Title: Wait Until Dark
Year: 1967
Country: USA
Language: English, French
Genre: Crime, Drama, Thriller
Director: Terence Young
Writers:
Robert Carrington
Jane-Howard Carrington
based on Frederick Knott’s play
Music: Henry Mancini
Cinematography: Charles Lang
Cast:
Audrey Hepburn
Alan Arkin
Richard Crenna
Efrem Zimbalist Jr.
Jack Weston
Samantha Jones
Julie Herrod
Rating: 7/10

Our Beloved Audrey Hepburn’s last Oscar-nominated performance, a rare genre piece in her filmography, WAIT UNTIL DARK officially bookends her salad days with a sterling turn into a terrorised victim in this Terence Young’s almost one-basement-apartment-confined thriller, based on Frederick Knott’s play.
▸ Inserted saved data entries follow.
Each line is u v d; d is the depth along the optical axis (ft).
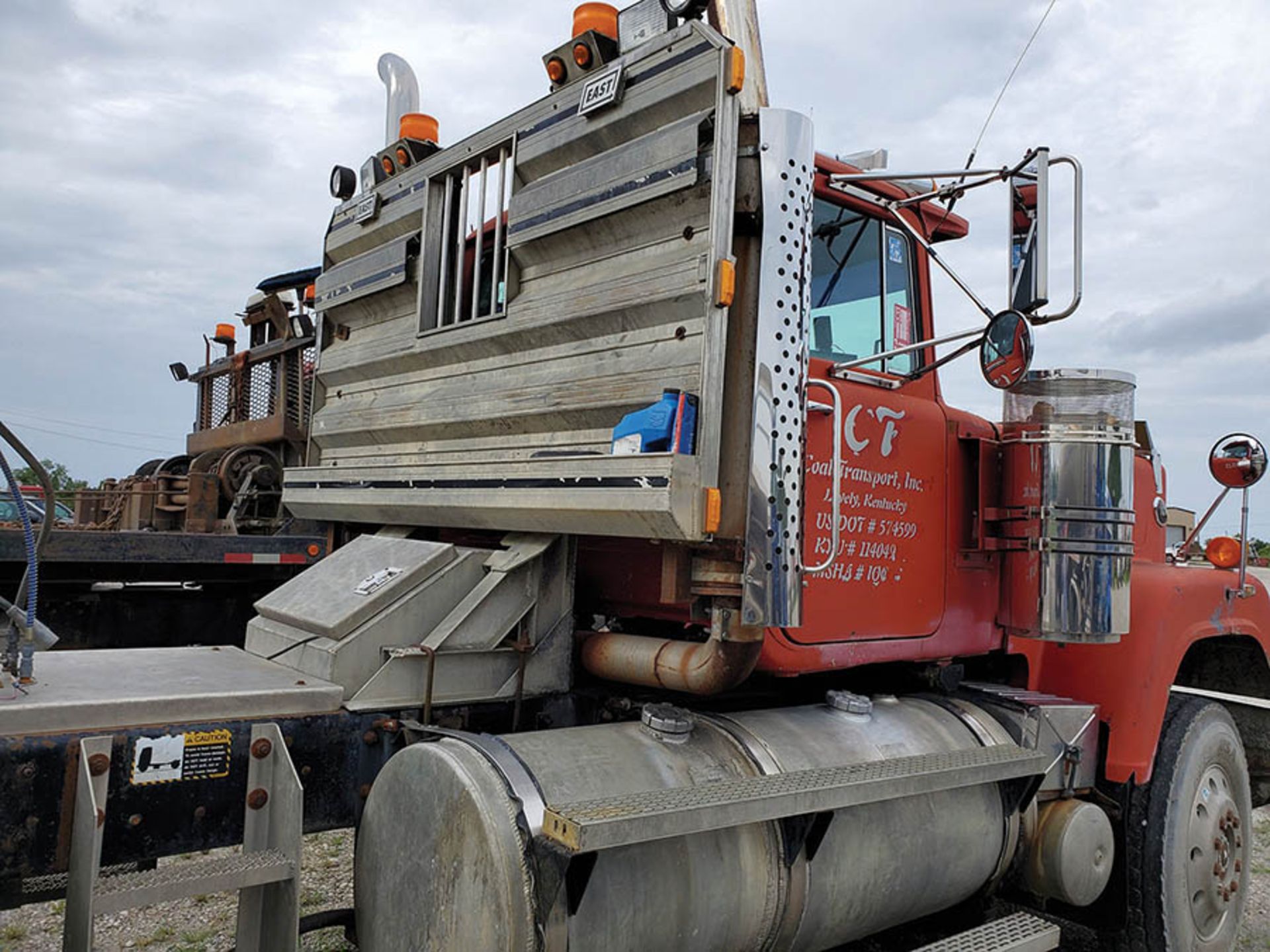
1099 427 11.29
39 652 9.79
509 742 7.93
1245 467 13.98
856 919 9.33
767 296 8.71
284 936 7.42
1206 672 15.94
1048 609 11.35
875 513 10.64
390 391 12.75
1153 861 12.10
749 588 8.45
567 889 7.02
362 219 13.33
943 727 10.66
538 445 10.28
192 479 19.27
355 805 8.42
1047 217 9.08
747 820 7.47
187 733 7.53
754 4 9.83
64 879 7.60
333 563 10.69
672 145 8.88
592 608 11.23
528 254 10.55
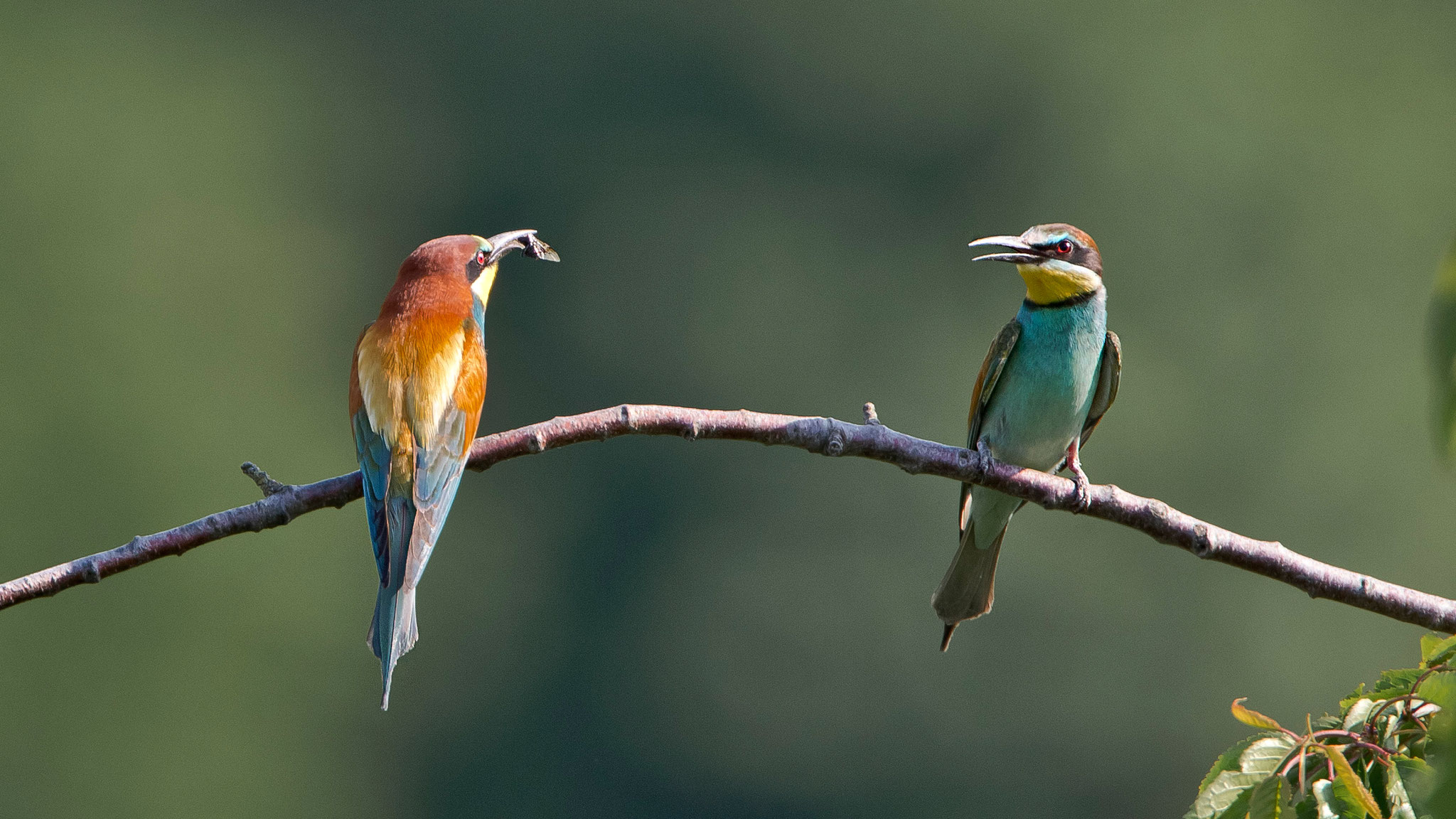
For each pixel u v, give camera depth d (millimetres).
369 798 21578
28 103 22219
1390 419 23172
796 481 23609
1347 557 22812
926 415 24969
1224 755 3107
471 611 23688
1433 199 24422
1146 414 23391
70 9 23625
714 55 27516
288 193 25422
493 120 27172
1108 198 25672
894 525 22984
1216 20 26516
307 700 20344
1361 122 25125
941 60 27562
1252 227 24875
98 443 19984
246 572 20141
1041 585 21984
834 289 26188
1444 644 3221
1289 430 23234
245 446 20969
Susan Hendrix (Hepburn), became blind in a car accident one year earlier, now lives with her newly-espoused photographer husband Sam (Zimbalist Jr.) in NYC . Their life is quite placid, Susan goes to the blind school to adopt her new life pattern, while Sam is engaged in work, little they know, a doll sealed with cocaine is in their possession, just because Sam implausibly accepts it from the request of a complete stranger, a sultry blonde Lisa (Jones) in the airport when he travels back from Montreal. And more implausibly, Sam not only doesn’t rise any suspicion towards the item, when Lisa wants it back, he even forgets its whereabouts.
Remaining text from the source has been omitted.